The layer of fat around the abdomen that many women develop after going through menopause.

>shudder!<
October 17, 2006 | Unregistered CommenterNance
OMG, expat-fat I definitely sympathize with, V and christina... but menopot I reallyidentify with. Ooh, that's painful ... worse than muffin top. Here's another one for you ... cankle, when your calf and ankle become one. That one's painful too. They are both funny because who are the clever people who come up with these? V ... I am assuming you are the originator of expat-fat. I laugh at these, but then wince. We need some cool, positive words to apply and balance these out somehow ... then when we feel better about ourselves, we'll get to work on the expat-fat, menopot, muffin top, and cankles right?
October 17, 2006 | Unregistered CommenterShirley
Trying on clothes used to be so much fun for me. Not any more. I get where you're coming from and tonight, as I make egg noodles, meat loaf and salad for the family, I'm trying to work up enthusiasm for the blueberry/yogurt shake I'll make for myself.
October 17, 2006 | Unregistered Commenterwordgirl
Who-boy can I relate. I know I'm not really "fat", I'm pregnant. But I tell you, this really brings up a lot of body issues. Something I need to write about soon.
I'm with you though, I definitely need to get my preggo ass in shape.
October 18, 2006 | Unregistered CommenterTB
It is a constant battle that we wage! I am struggling with the excess 40 lbs. I am hauling around. I am doing better with the walking but need to increase the frequency in order to really see results. Unfortunately, we are going into the hardest three months for me (Halloween, Thanksgiving and Christmas). Who can get ahead during these months?
October 18, 2006 | Unregistered CommenterChar
Isn't "Les Plus Grandes" french for "the greatest"?
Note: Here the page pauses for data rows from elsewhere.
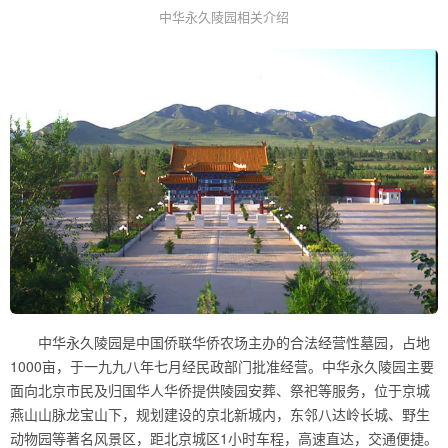
中华永久陵园相关介绍
中华永久陵园是中国侨联华侨农场主办的合法经营性墓园，占地
1000亩，于一九九八年七月经民政部门批准经营。中华永久陵园主要
面向北京市民及归国华人华侨提供陵园安葬、祭祀等服务，位于京城
燕山山脉龙宝山下，规划建设的京北新城内，东邻八达岭长城、野生
动物园等著名风景区，距北京城区1小时车程，高速直达，交通便捷。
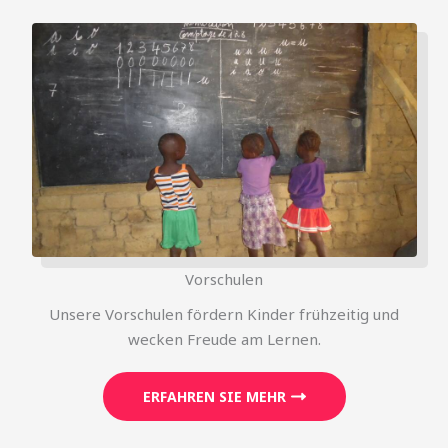
Vorschulen
Unsere Vorschulen fördern Kinder frühzeitig und
wecken Freude am Lernen.
ERFAHREN SIE MEHR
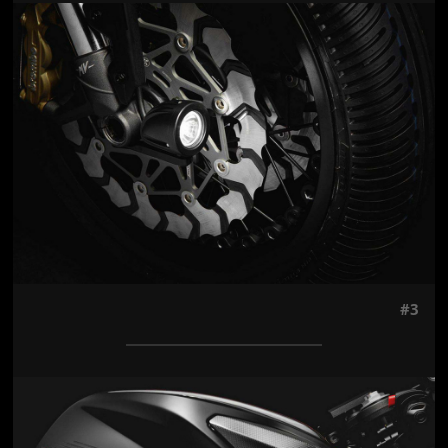
Jön még kép!
#3
Jön még kép!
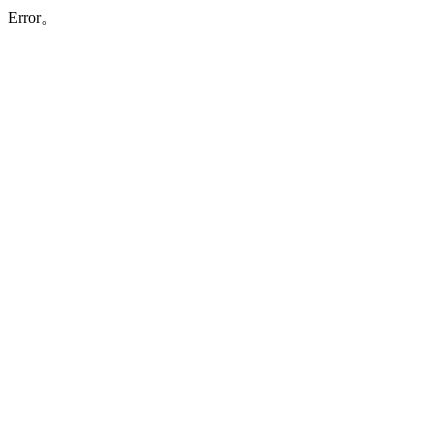
Error。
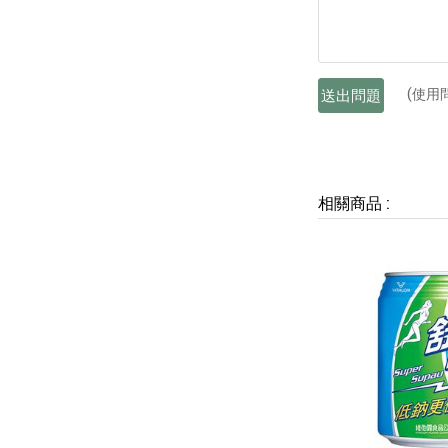
(使用
送出問題
相關商品
:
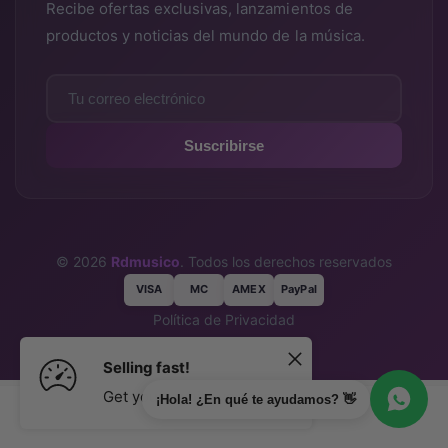
Recibe ofertas exclusivas, lanzamientos de
productos y noticias del mundo de la música.
Suscribirse
© 2026
Rdmusico
. Todos los derechos reservados
VISA
MC
AMEX
PayPal
Política de Privacidad
Términos y Condiciones
Selling fast!
Get yours while you can.
¡Hola! ¿En qué te ayudamos? 👋
Agregar al carrito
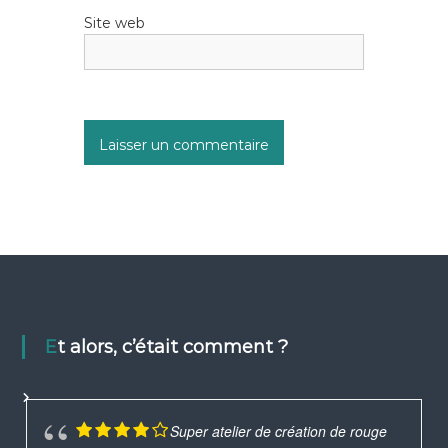
Site web
Et alors, c’était comment ?
Super atelier de création de rouge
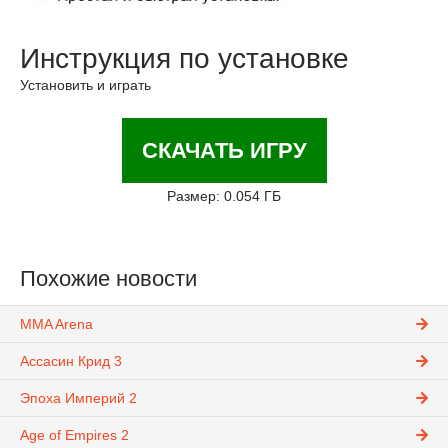
Инструкция по установке
Установить и играть
СКАЧАТЬ ИГРУ
Размер: 0.054 ГБ
Похожие новости
MMA Arena
Ассасин Крид 3
Эпоха Империй 2
Age of Empires 2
You're not fat. You're the greatest!

Man, I'm totally moving to France.
October 18, 2006 | Unregistered CommenterJenny
Thanks Jenny for pointing out that in etymology, there's more than one way to have a great ass. : 0
October 18, 2006 | Unregistered CommenterV-Grrrl
I think I want Jenny to be my newest friend! :)

I hear you on this. I have not lost any weight in the last months but I am, miraculously, able to fit into clothes that were too small a few months ago. I have no idea why. But I'm not complaining.

As soon as I start to get into a workout schedule/routine, we have an upheaval; Sam is now giving up a nap, we traveled 3 out of the 4 weeks of September, the childcare is understaffed and has less space than usual. At least I'm still able to walk some every day. I guess it does't hurt. I wish you luck in the fat deportation.
October 18, 2006 | Unregistered CommenterAnnie
I just bought a tummy sucker/butt lifter panty hose thingie at target the other day...called ASSETS! boy..I've got a lot of those!!